:: AIM OF THE TASK ::
Under this line sits a listing. Repeat exactly and only its lines from the one holding "right eye: (478, 169)" through the one holding "right elbow: (168, 93)"; skip pictures.

:: MATERIAL FOR THE TASK ::
↓↓↓

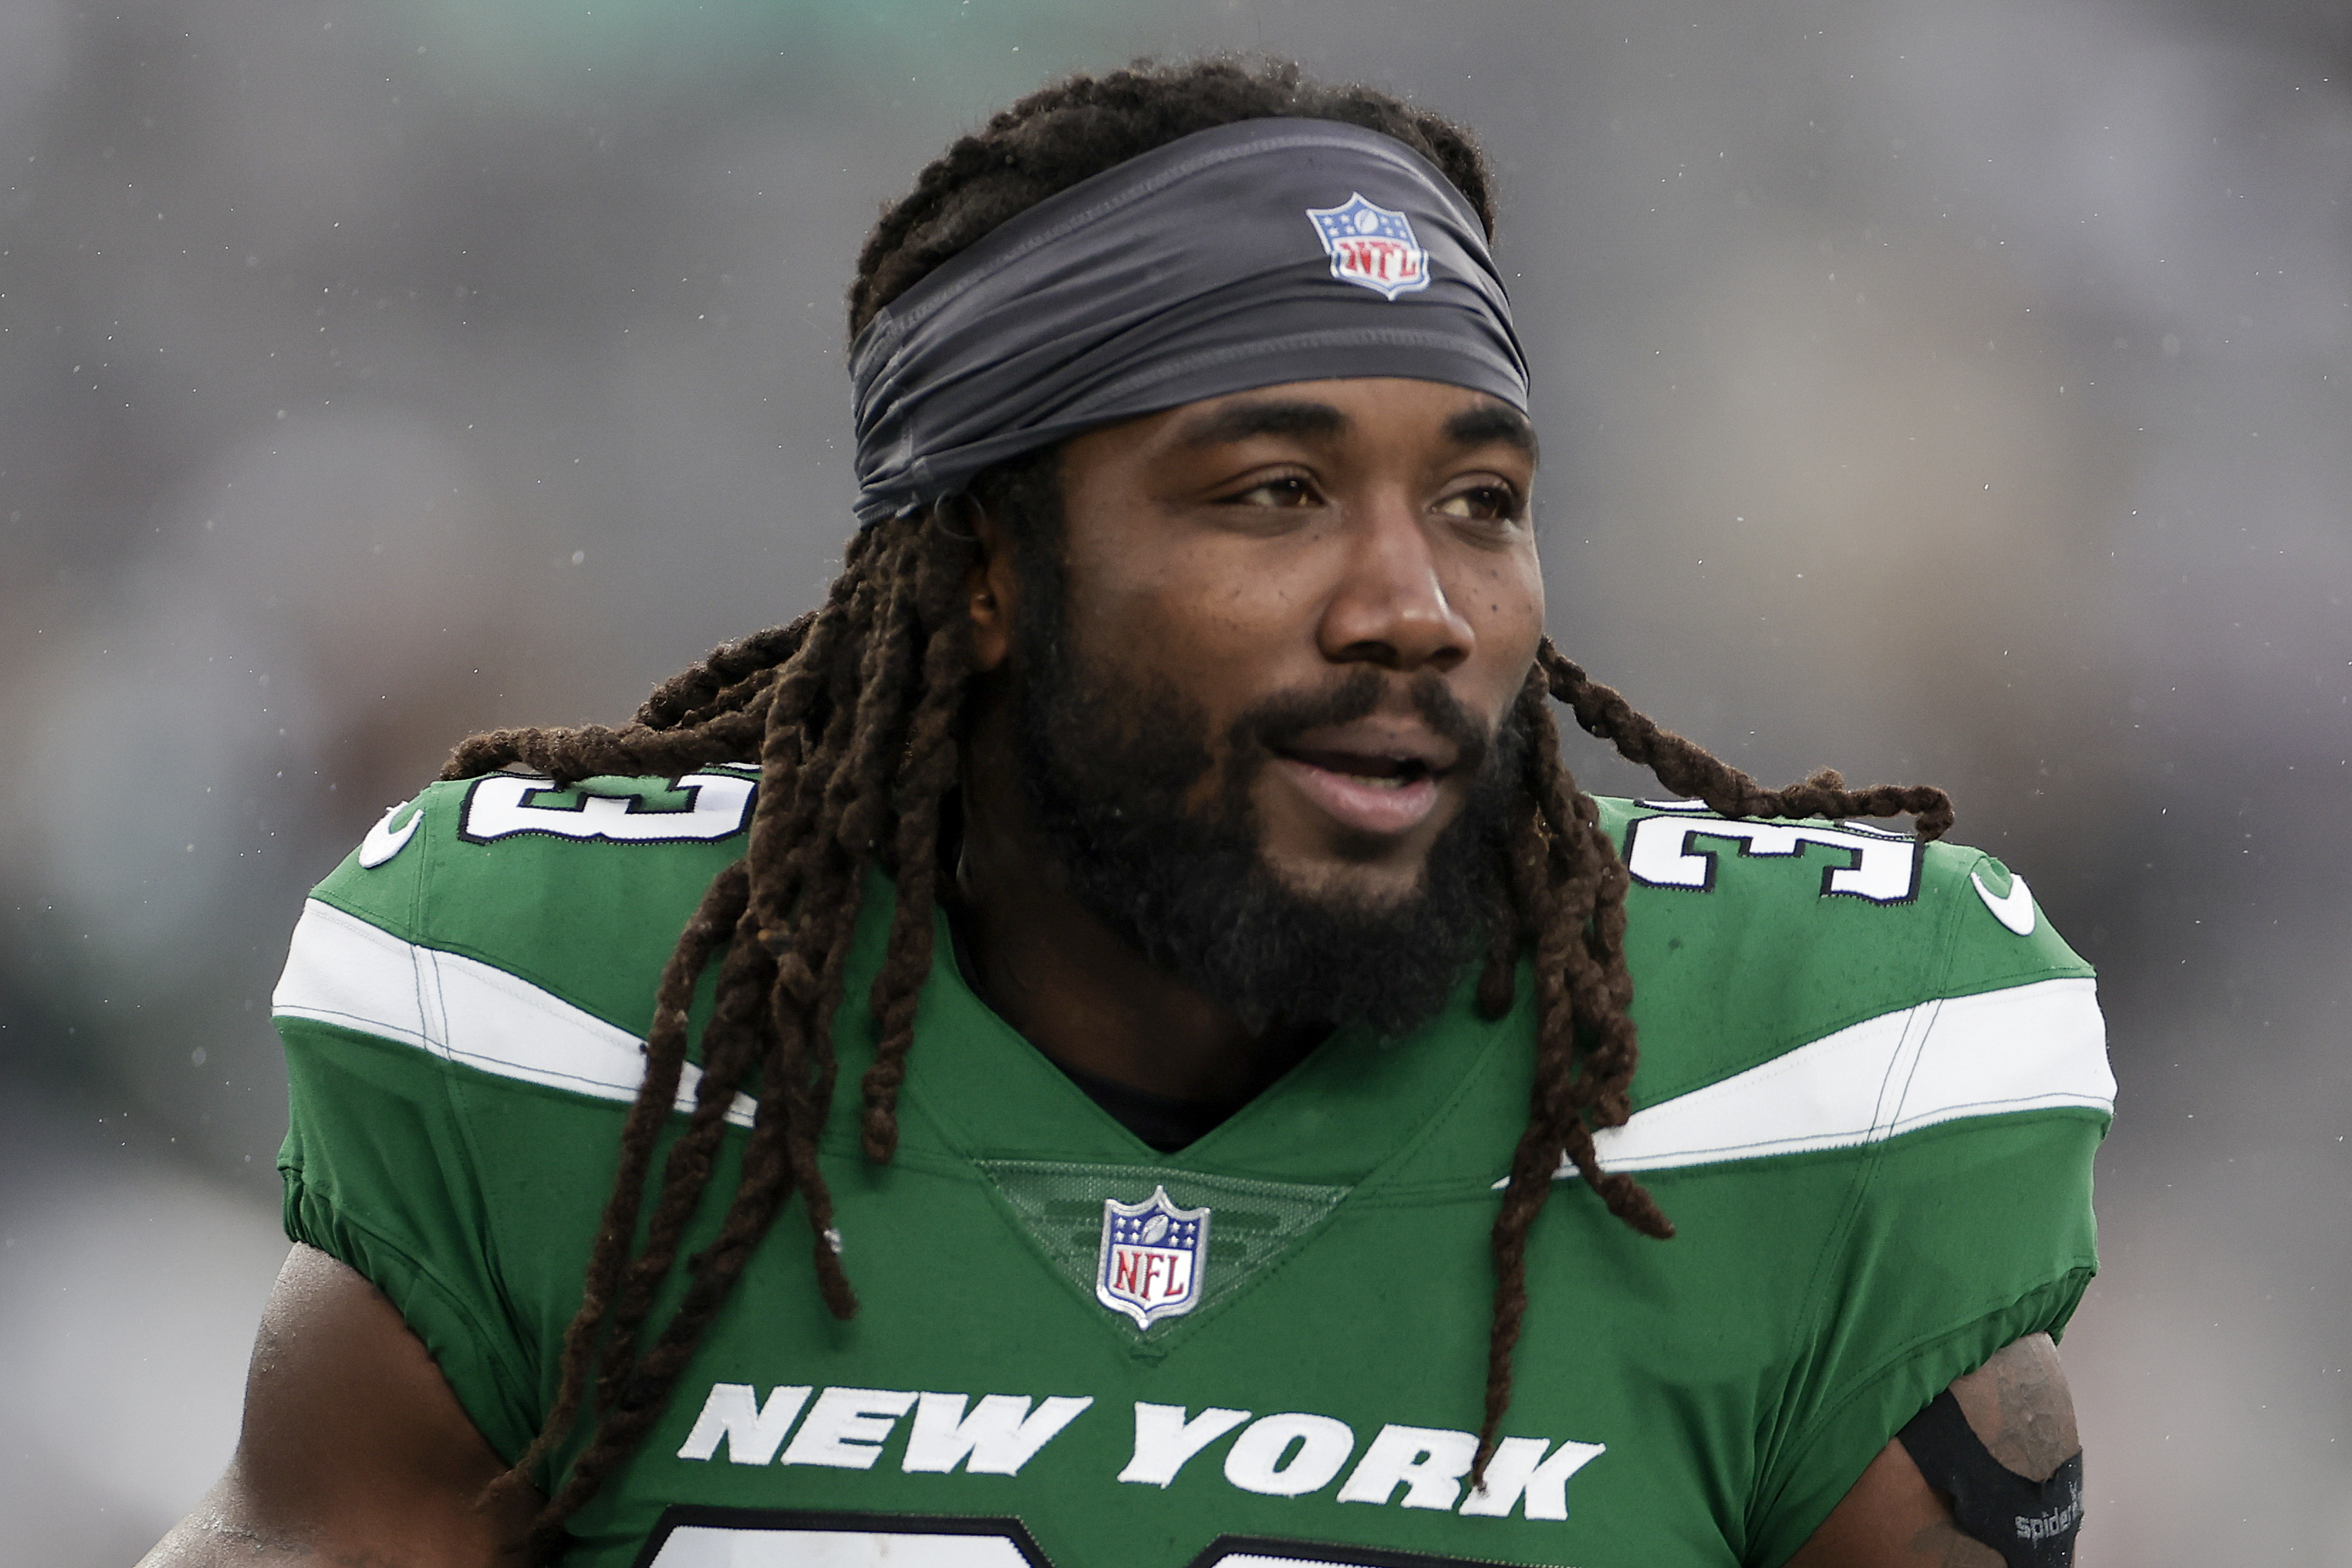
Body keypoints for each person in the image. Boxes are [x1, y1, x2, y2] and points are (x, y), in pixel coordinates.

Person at [143, 58, 2110, 1568]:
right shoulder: (575, 1035)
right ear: (990, 570)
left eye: (1480, 502)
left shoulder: (1812, 1091)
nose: (1416, 607)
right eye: (1275, 493)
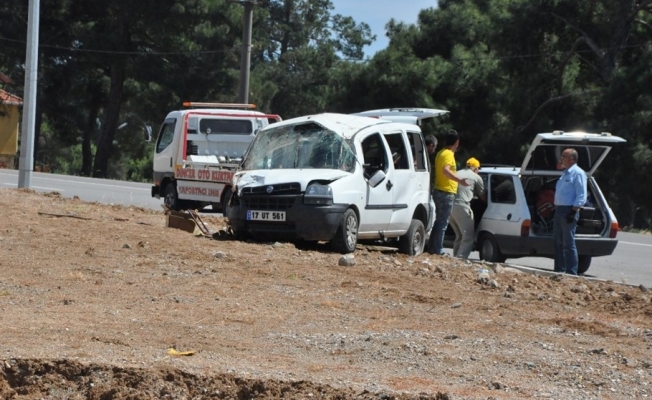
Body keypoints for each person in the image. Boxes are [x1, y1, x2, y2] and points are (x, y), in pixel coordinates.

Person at [427, 130, 469, 255]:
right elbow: (446, 171)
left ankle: (433, 248)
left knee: (438, 222)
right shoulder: (448, 155)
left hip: (439, 190)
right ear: (457, 142)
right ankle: (438, 249)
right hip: (446, 192)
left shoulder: (440, 153)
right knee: (442, 223)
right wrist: (459, 180)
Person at [553, 148, 587, 275]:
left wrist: (574, 211)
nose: (561, 159)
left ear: (571, 159)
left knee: (568, 244)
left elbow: (581, 194)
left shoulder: (578, 173)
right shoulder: (565, 173)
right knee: (557, 242)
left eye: (564, 156)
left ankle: (571, 272)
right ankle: (559, 270)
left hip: (569, 210)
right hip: (560, 210)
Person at [449, 157, 485, 258]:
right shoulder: (476, 177)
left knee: (459, 236)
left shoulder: (456, 173)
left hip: (450, 208)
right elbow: (482, 196)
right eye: (478, 169)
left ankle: (455, 258)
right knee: (468, 237)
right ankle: (461, 260)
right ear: (475, 168)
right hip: (462, 207)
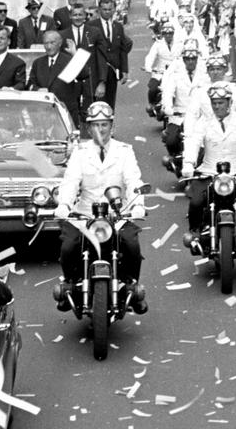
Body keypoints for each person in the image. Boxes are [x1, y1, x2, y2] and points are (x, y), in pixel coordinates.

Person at [53, 102, 148, 314]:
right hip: (84, 215)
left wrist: (138, 204)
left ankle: (133, 289)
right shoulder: (79, 152)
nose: (100, 129)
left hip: (117, 214)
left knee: (132, 245)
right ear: (88, 128)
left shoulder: (125, 151)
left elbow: (133, 180)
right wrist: (64, 204)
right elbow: (70, 181)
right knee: (68, 247)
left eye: (104, 124)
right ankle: (70, 286)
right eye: (95, 125)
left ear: (111, 126)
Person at [181, 83, 236, 251]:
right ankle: (195, 233)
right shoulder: (204, 122)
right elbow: (193, 141)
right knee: (196, 202)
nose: (217, 106)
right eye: (214, 103)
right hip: (209, 174)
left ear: (229, 103)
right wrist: (189, 163)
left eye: (221, 102)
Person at [160, 40, 206, 169]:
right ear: (183, 60)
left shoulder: (204, 77)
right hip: (179, 115)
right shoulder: (176, 76)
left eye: (193, 59)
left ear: (197, 60)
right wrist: (167, 107)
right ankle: (175, 159)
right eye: (187, 59)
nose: (190, 62)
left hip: (198, 117)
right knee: (171, 140)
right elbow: (168, 93)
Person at [59, 4, 106, 122]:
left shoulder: (95, 32)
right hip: (70, 82)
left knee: (90, 114)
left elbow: (101, 59)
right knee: (70, 114)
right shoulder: (62, 35)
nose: (78, 17)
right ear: (70, 16)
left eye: (80, 14)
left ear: (85, 16)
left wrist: (101, 82)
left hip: (90, 81)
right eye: (75, 15)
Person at [28, 30, 80, 124]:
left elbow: (84, 75)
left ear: (59, 43)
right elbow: (30, 84)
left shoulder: (69, 61)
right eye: (46, 43)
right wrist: (38, 90)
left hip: (65, 111)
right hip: (43, 112)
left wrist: (75, 55)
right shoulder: (38, 63)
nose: (49, 46)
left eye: (52, 43)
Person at [88, 0, 132, 108]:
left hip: (113, 71)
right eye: (104, 9)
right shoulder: (91, 26)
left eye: (109, 9)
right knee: (98, 101)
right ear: (99, 10)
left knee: (110, 101)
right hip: (97, 70)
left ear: (114, 10)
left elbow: (123, 49)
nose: (107, 12)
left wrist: (124, 70)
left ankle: (109, 123)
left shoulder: (118, 27)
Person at [143, 21, 177, 116]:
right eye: (166, 33)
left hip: (175, 73)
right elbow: (151, 56)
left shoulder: (179, 44)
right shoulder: (158, 44)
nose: (168, 35)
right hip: (160, 72)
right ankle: (152, 104)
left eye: (170, 33)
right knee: (153, 88)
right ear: (162, 34)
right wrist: (148, 67)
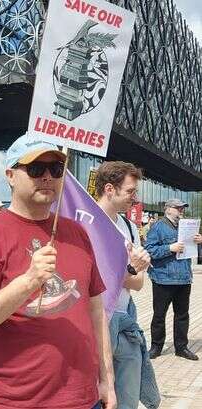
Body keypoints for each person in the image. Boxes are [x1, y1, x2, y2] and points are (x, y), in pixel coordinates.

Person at [0, 134, 115, 409]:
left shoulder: (77, 233)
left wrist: (107, 380)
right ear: (10, 175)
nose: (47, 177)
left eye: (55, 170)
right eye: (35, 169)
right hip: (17, 401)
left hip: (83, 398)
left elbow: (96, 311)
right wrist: (28, 281)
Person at [95, 161, 159, 409]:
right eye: (130, 191)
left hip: (126, 316)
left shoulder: (130, 227)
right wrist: (127, 270)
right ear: (110, 189)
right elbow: (93, 279)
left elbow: (139, 282)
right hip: (99, 318)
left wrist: (123, 271)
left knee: (128, 399)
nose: (135, 197)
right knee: (100, 394)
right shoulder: (88, 224)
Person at [145, 198, 202, 361]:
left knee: (182, 315)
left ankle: (181, 347)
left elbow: (190, 250)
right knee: (159, 315)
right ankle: (156, 347)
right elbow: (149, 250)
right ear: (167, 209)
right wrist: (170, 248)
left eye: (182, 208)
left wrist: (199, 241)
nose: (181, 210)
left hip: (184, 278)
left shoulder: (186, 227)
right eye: (178, 208)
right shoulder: (157, 227)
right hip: (163, 279)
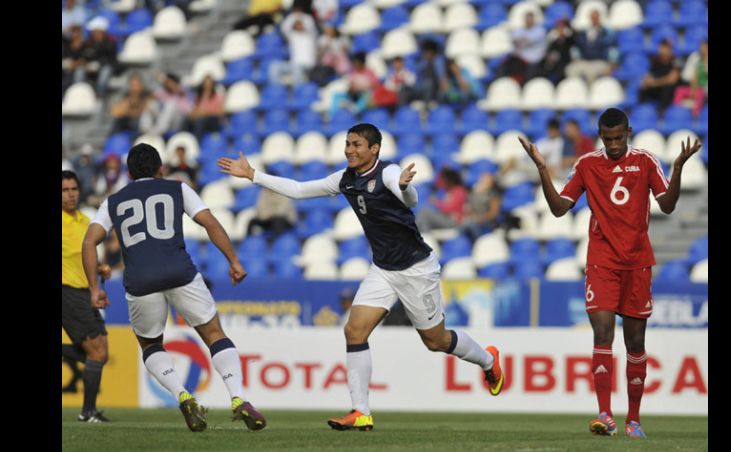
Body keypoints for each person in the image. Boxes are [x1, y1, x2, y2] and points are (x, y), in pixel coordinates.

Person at [218, 123, 504, 431]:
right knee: (354, 331)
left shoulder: (390, 173)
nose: (349, 150)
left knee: (435, 341)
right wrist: (253, 175)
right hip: (382, 269)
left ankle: (488, 361)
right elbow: (300, 190)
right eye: (347, 144)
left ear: (374, 149)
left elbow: (409, 199)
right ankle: (360, 411)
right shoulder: (345, 179)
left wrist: (407, 187)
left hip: (416, 269)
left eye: (356, 145)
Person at [517, 108, 701, 439]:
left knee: (634, 342)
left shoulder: (645, 161)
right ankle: (605, 414)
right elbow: (560, 209)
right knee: (602, 333)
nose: (614, 144)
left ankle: (633, 420)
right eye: (608, 138)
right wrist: (543, 170)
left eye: (619, 137)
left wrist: (677, 169)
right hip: (602, 261)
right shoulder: (587, 164)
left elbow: (669, 205)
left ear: (628, 132)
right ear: (600, 136)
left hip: (637, 263)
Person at [81, 144, 267, 432]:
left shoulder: (114, 201)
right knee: (214, 333)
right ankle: (238, 397)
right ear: (161, 169)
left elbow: (89, 242)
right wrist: (233, 261)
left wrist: (94, 289)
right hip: (180, 272)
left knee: (151, 344)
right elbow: (209, 222)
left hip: (140, 280)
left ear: (129, 174)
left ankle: (182, 395)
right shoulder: (177, 188)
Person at [62, 171, 111, 422]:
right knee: (96, 352)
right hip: (67, 291)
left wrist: (100, 269)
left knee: (102, 351)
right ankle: (88, 412)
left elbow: (87, 257)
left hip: (88, 291)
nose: (70, 194)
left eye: (73, 189)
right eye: (64, 190)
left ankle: (88, 411)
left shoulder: (84, 220)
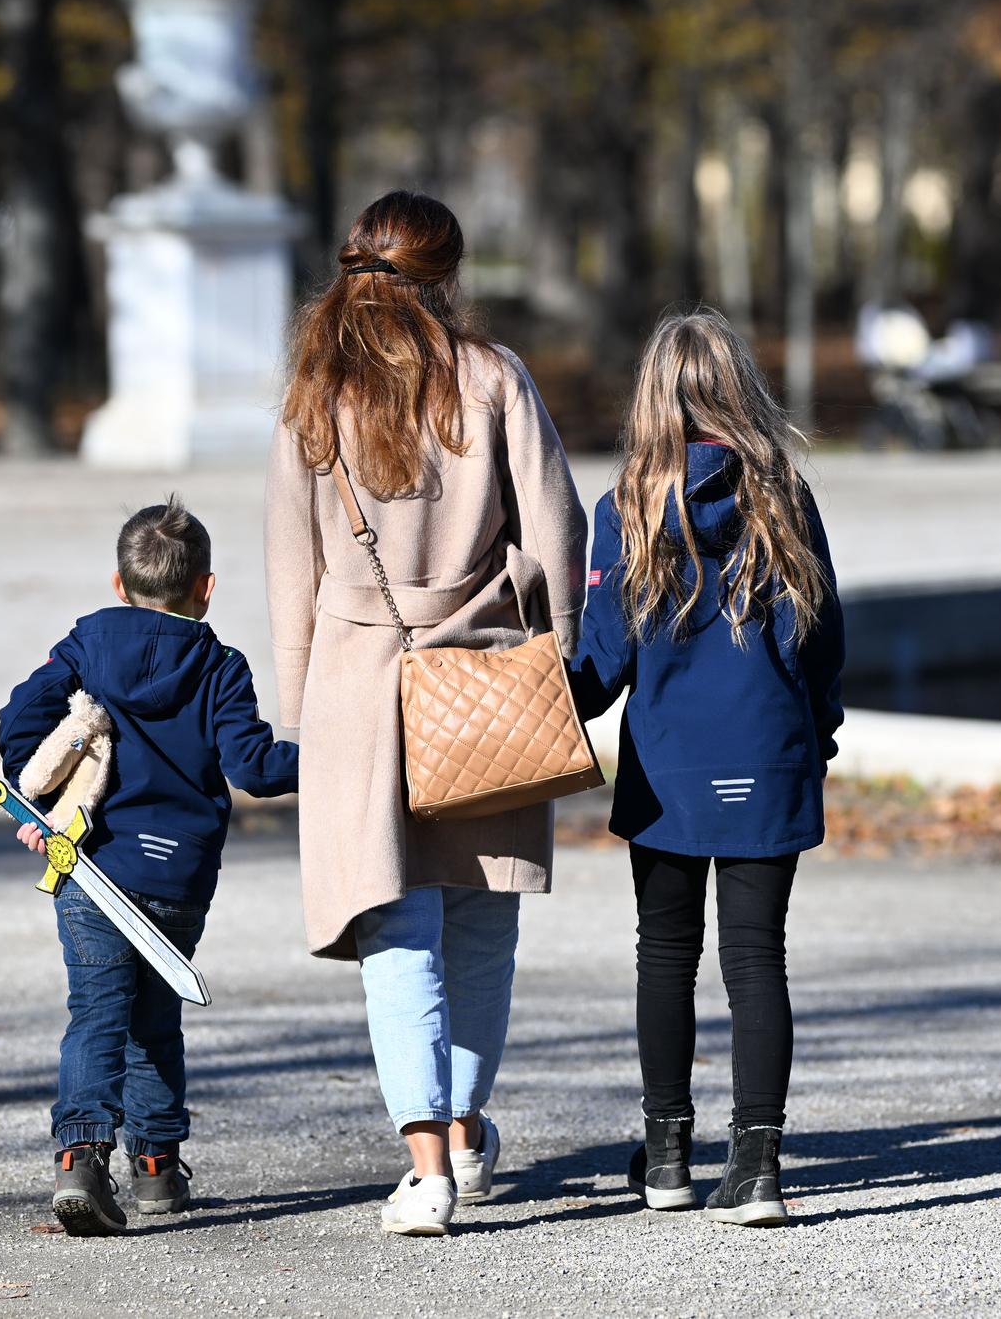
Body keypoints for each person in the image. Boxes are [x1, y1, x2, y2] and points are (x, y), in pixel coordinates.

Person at [265, 190, 586, 1237]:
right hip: (485, 679)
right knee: (481, 914)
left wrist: (299, 702)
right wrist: (560, 649)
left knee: (395, 926)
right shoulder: (493, 378)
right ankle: (464, 1127)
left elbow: (290, 561)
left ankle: (427, 1165)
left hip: (359, 686)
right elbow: (558, 525)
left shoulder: (317, 394)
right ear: (444, 275)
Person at [568, 307, 845, 1227]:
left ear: (653, 399)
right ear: (742, 390)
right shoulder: (786, 498)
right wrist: (821, 738)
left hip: (669, 769)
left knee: (666, 957)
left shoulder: (628, 511)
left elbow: (602, 666)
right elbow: (823, 645)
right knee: (758, 959)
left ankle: (668, 1158)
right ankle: (759, 1164)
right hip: (770, 754)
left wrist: (525, 698)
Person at [0, 496, 299, 1235]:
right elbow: (254, 767)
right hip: (176, 878)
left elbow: (20, 721)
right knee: (155, 1018)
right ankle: (158, 1168)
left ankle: (80, 1157)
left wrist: (36, 806)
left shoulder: (87, 644)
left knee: (97, 1014)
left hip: (91, 863)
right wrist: (336, 752)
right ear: (206, 587)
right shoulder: (221, 666)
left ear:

↑↑↑

:: SOLUTION FOR THIS PROBLEM ::
right eye: (478, 169)
left ankle: (455, 258)
right knee: (468, 237)
right ankle: (461, 260)
right ear: (475, 168)
right hip: (462, 207)
Body keypoints for each person in the image. Boxes are [x1, y1, x2, y2] and points are (x, y), in pixel coordinates.

Person at [53, 102, 148, 314]:
right hip: (84, 215)
left wrist: (138, 204)
left ankle: (133, 289)
right shoulder: (79, 152)
nose: (100, 129)
left hip: (117, 214)
left knee: (132, 245)
right ear: (88, 128)
left shoulder: (125, 151)
left elbow: (133, 180)
right wrist: (64, 204)
right elbow: (70, 181)
right knee: (68, 247)
left eye: (104, 124)
right ankle: (70, 286)
right eye: (95, 125)
left ear: (111, 126)
Person at [181, 83, 236, 251]:
right ankle: (195, 233)
right shoulder: (204, 122)
right elbow: (193, 141)
right knee: (196, 202)
nose: (217, 106)
right eye: (214, 103)
right hip: (209, 174)
left ear: (229, 103)
right wrist: (189, 163)
left eye: (221, 102)
Person at [160, 40, 206, 169]:
right ear: (183, 60)
left shoulder: (204, 77)
right hip: (179, 115)
right shoulder: (176, 76)
left eye: (193, 59)
left ear: (197, 60)
right wrist: (167, 107)
right ankle: (175, 159)
right eye: (187, 59)
nose: (190, 62)
left hip: (198, 117)
right knee: (171, 140)
right elbow: (168, 93)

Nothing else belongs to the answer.